Was it ‘bingo time’ for the Raspberry Pi?

“It’s bingo time for Arsenal!” exclaimed Gary Neville during his punditry for the Arsenal-Milan Champions League clash last night. It certainly was – except they just couldn’t get the last number on their card filled. I know just the feeling – the uncomfortable, yet tantalising sensation of being so near to a goal, yet so far. And so it was with the ‘release’ (a term used in the loosest sense) of the Raspberry Pi.

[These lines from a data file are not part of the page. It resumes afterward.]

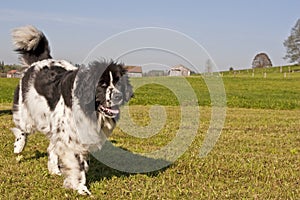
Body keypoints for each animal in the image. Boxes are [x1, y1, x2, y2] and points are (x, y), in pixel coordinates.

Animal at [10, 25, 132, 195]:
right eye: (102, 84)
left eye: (119, 82)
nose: (118, 96)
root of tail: (41, 61)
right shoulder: (70, 138)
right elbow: (77, 166)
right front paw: (81, 187)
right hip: (26, 112)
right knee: (22, 129)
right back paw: (19, 146)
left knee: (51, 147)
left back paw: (54, 169)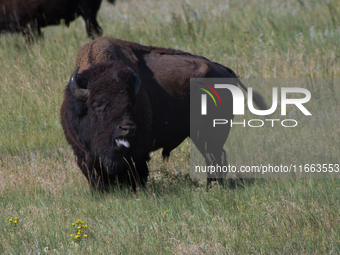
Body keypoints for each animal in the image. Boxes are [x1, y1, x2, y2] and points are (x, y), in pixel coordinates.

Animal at [60, 36, 268, 190]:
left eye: (131, 103)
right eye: (98, 105)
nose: (127, 128)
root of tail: (225, 70)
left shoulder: (138, 152)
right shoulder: (83, 153)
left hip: (211, 134)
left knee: (216, 157)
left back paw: (213, 186)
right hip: (200, 135)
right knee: (213, 157)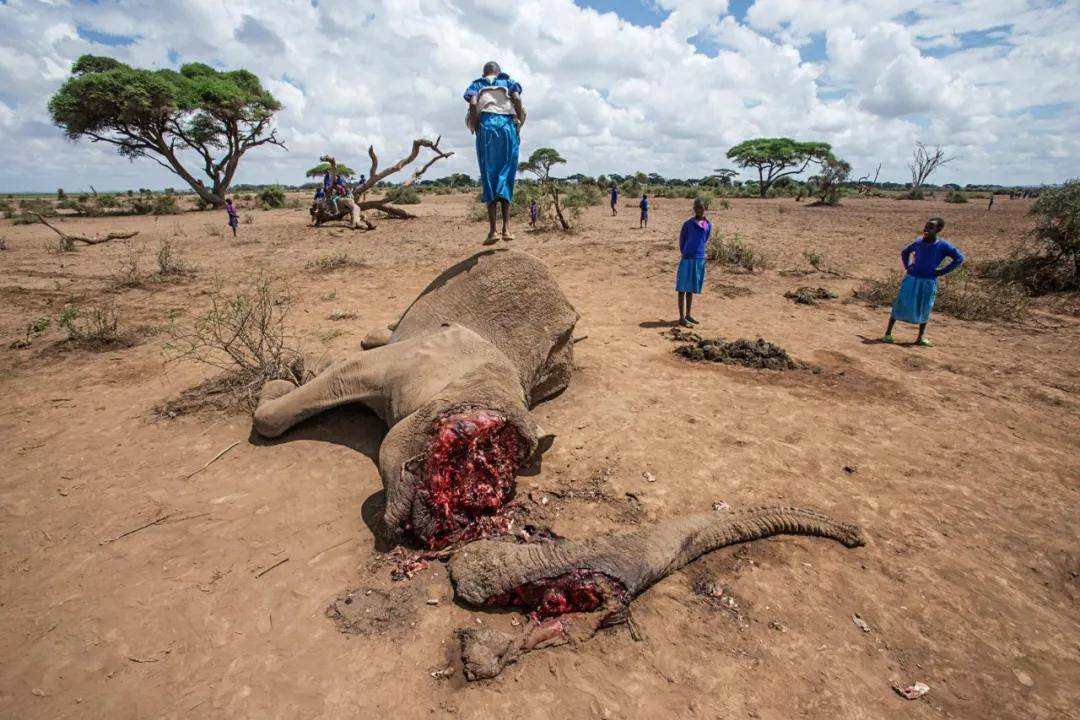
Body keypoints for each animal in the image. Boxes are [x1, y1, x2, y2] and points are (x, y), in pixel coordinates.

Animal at [251, 250, 578, 548]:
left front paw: (300, 371)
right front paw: (283, 382)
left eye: (508, 476)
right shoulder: (408, 362)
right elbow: (341, 373)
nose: (466, 516)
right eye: (464, 446)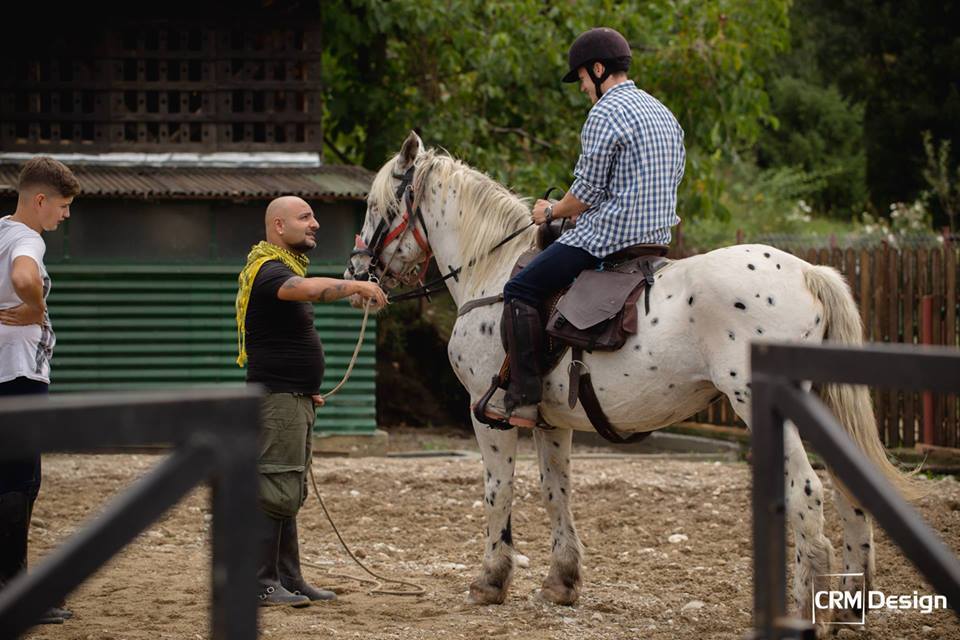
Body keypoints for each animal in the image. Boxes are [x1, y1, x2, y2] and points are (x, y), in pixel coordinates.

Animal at [348, 131, 920, 632]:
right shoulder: (550, 422)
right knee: (850, 493)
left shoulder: (488, 415)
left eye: (376, 206)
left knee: (807, 495)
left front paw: (490, 580)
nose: (357, 271)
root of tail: (808, 273)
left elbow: (498, 492)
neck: (493, 269)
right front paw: (562, 581)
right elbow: (556, 492)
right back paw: (848, 607)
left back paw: (805, 612)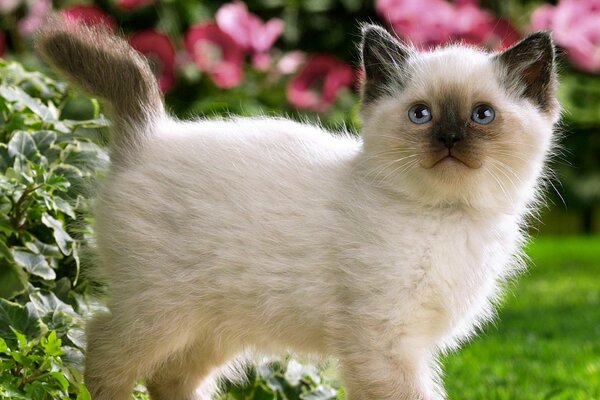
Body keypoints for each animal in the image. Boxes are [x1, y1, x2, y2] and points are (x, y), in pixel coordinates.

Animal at [37, 20, 560, 400]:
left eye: (482, 115)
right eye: (421, 115)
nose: (449, 139)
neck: (447, 216)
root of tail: (149, 134)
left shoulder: (407, 344)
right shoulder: (384, 343)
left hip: (212, 325)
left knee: (169, 378)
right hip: (159, 310)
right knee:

All of the hype, the preamble, the hyperbole of how this diminutive device will be the saviour of computer science, how it will reignite our passions for programming and quite possibly halt the destruction of western civilisation as we know it all came to a head on February 29th at the much anticipated hour of 6am GMT. The release announcement revealed that two electronics companies, RS and Farnell would handle the distribution of the initial run of 10,000 units, and that they would also be handling the manufacture of the devices from then on.

With the full weight of expectation of the computer science community pressing down on them, the online storefronts dutifully cracked under the strain. When most customers were able to gain access, it was too late, and only ‘expressions of interest’ for the devices were being taken. As has been blogged elsewhere, the failure of online commercial storefronts to handle heavy customer demand is a concern for retailers of products with massive expectations from a more-than-willing, paying public. The levels of expectation for this product were known well ahead of release. A more managed approach, giving customers a clear level of expectation would have been received much better than overloaded servers.

I will stick to my emulated ARM cpu within QEMU full system emulation running on Ubuntu for the foreseeable future (see here or here for excellent info on setting a system like this up). The saving of western civilization will just have to wait a while.